Through the Valleys They Go: How We Failed To Catch bin Laden in the Months After 9/11
On the 10th of December, 2001, a radio transmission permeated the airwaves. Its composed, calm, and measured tone was instantly recognized by Charles Allen, a former CIA officer and expert in counterterrorism. Without hesitation, he identified the voice as none other than Osama bin Laden's – a sentiment echoed by ALEC Station, the CIA unit devoted to tracking bin Laden and his associates.
While pinpointing the voice was pivotal, the transmission's source was even more critical. The signals originated from Tora Bora, cradled within the White Mountains of eastern Afghanistan, adjacent to the Pakistani frontier. Forged during the Soviet incursion, Tora Bora’s web of caves, tunnels, and bomb-proof bunkers offered unparalleled sanctuary for bin Laden and his confederates - a haven unattainable in the desolate, arid expanses bordering Turkmenistan, Uzbekistan, Tajikistan, Iran, and China.
With a meager two CIA surveillance drones at their disposal, the prime strategy for tracking and impeding bin Laden's escape was to deploy troops, having them guard the Pakistani border and Tora Bora's vicinity. However, Major General Dell Dailey, chief of the State Department's counterterrorism bureau, opposed such deployment. Not wanting to repeat the same mistake as the Soviets, he believed that a heavy troop presence would incite a backlash from Afghan allies and tribes. But history misguided him, as there were heavily armed NATO forces already operating within the region, and even in antagonistic areas, locals lacked the capacity to launch a substantial insurrection.
US Army General Tommy Franks was similarly opposed, deeming it impracticable to send troops on such short notice. Senate investigators subsequently uncovered that 2,000-3,000 troops would have thwarted any escape endeavors. A thousand soldiers from the Tenth Mountain Division lingered in nearby Uzbekistan, bereft of any crucial mission, while an additional thousand Marines idled at Camp Rhino, just southeast of Kandahar. Given Pakistan's inability, as a US ally, to airlift troops into the Hindu Kush Mountains within the required timeframe, the most viable option would have been deploying the forces from Uzbekistan and the Marines at Camp Rhino – a glaring oversight.
Amidst these concerns was a daily "Hunt for Bin Laden" memorandum intended for CIA Director George Tenet, President George W. Bush, and key national security cabinet members. It stressed that without a military presence along the Pakistani border, "the back door was open," as Charles Allen recounted. With the stern opposition of both Franks and Dailey, though, Bush would ultimately resort to aerial bombardment instead - a decision that would yield calamitous, irreversible repercussions.
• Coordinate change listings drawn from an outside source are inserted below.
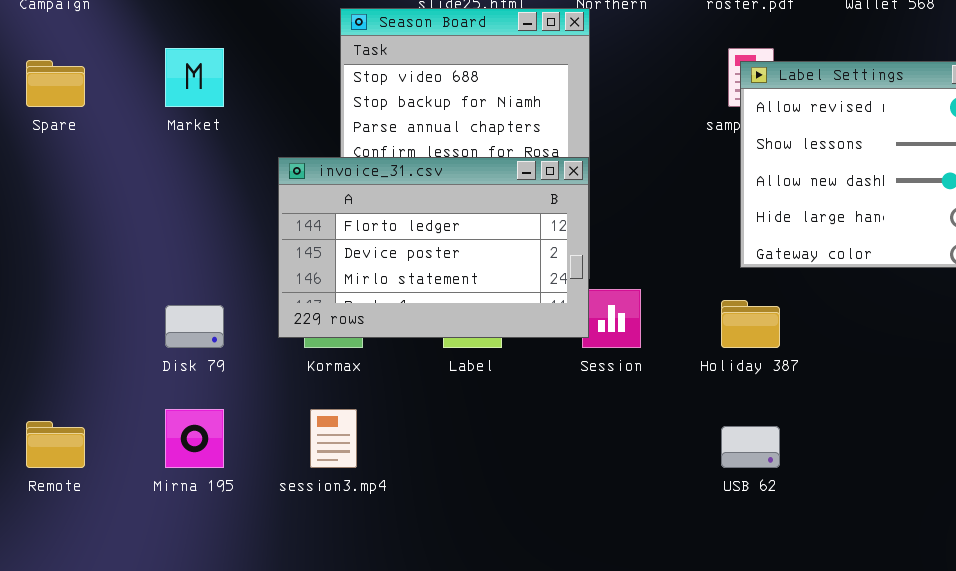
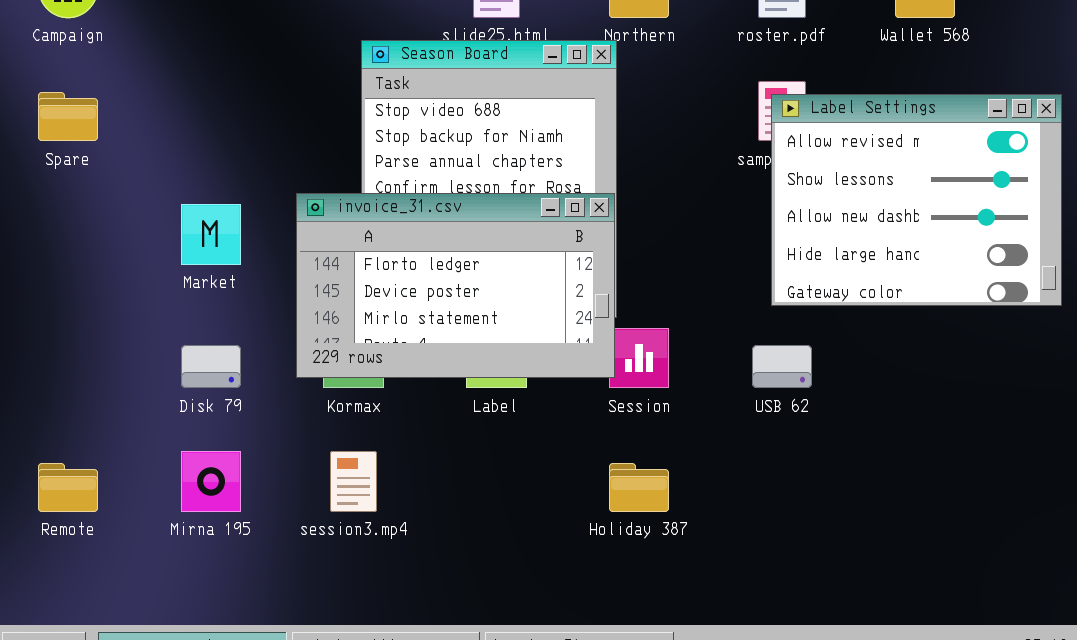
Market: [165,48,224,107] -> [181,204,241,265], moved
Holiday 387: [721,300,780,348] -> [609,463,669,512], moved
USB 62: [721,426,780,468] -> [752,345,812,388], moved

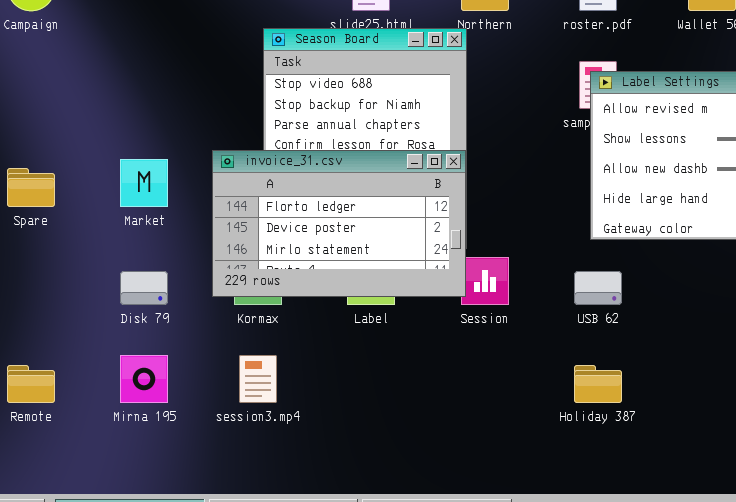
Spare: [38,92,98,141] -> [7,168,55,207], moved
Holiday 387: [609,463,669,512] -> [574,365,622,403], moved

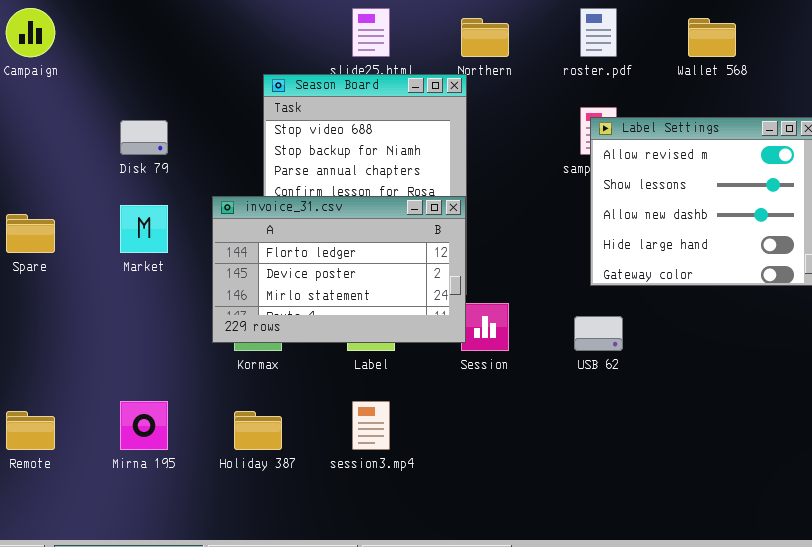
Disk 79: [120,271,168,305] -> [120,120,168,155], moved
session3.mp4: [239,355,277,403] -> [352,401,390,450], moved
Holiday 387: [574,365,622,403] -> [234,411,282,450], moved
Thousands of tons of explosives were dropped on the Tora Bora region. The bombardment, giving Al Qaeda no other option, merely compelled them to navigate the countless, porous, open valleys that funneled directly into Pakistan. Pakistani President General Pervez Musharraf lamented to General Franks, "What are you doing? You are flushing these guys out, and there are one hundred and fifty valleys for them to move through. They are pouring into my country." Bin Laden evaded capture by venturing northward, then traversing into Pakistan to the east. Hundreds of Uzbeks, Chechens, Arabs, and other foreign Al Qaeda affiliates followed, infiltrating Pakistan via the southern valleys. The arrival of these militants would go on to significantly destabilize Pakistan, and as Senate investigators observed, would "forever alter the course of the conflict in Afghanistan and the future of international terrorism."
Yet, the United States was not the sole bearer of miscalculation. On the eve of the bombing, bin Laden, convinced of his impending demise, beseeched his widows to abstain from remarriage and he also wrote a heartfelt apology to his children for the tribulations he had brought upon their lives. Penning his final will and testament on the 14th of December, 2001, he wrote, "Allah bears witness that the love of jihad and death in the cause of Allah has consumed my being, the verses of the sword coursing through every fiber of my heart, 'and fight the pagans all together as they fight you all together.'" Unbeknownst to him, and thanks to a significant error made by the United States, fate would grant him an additional decade to reconsider and amend his will.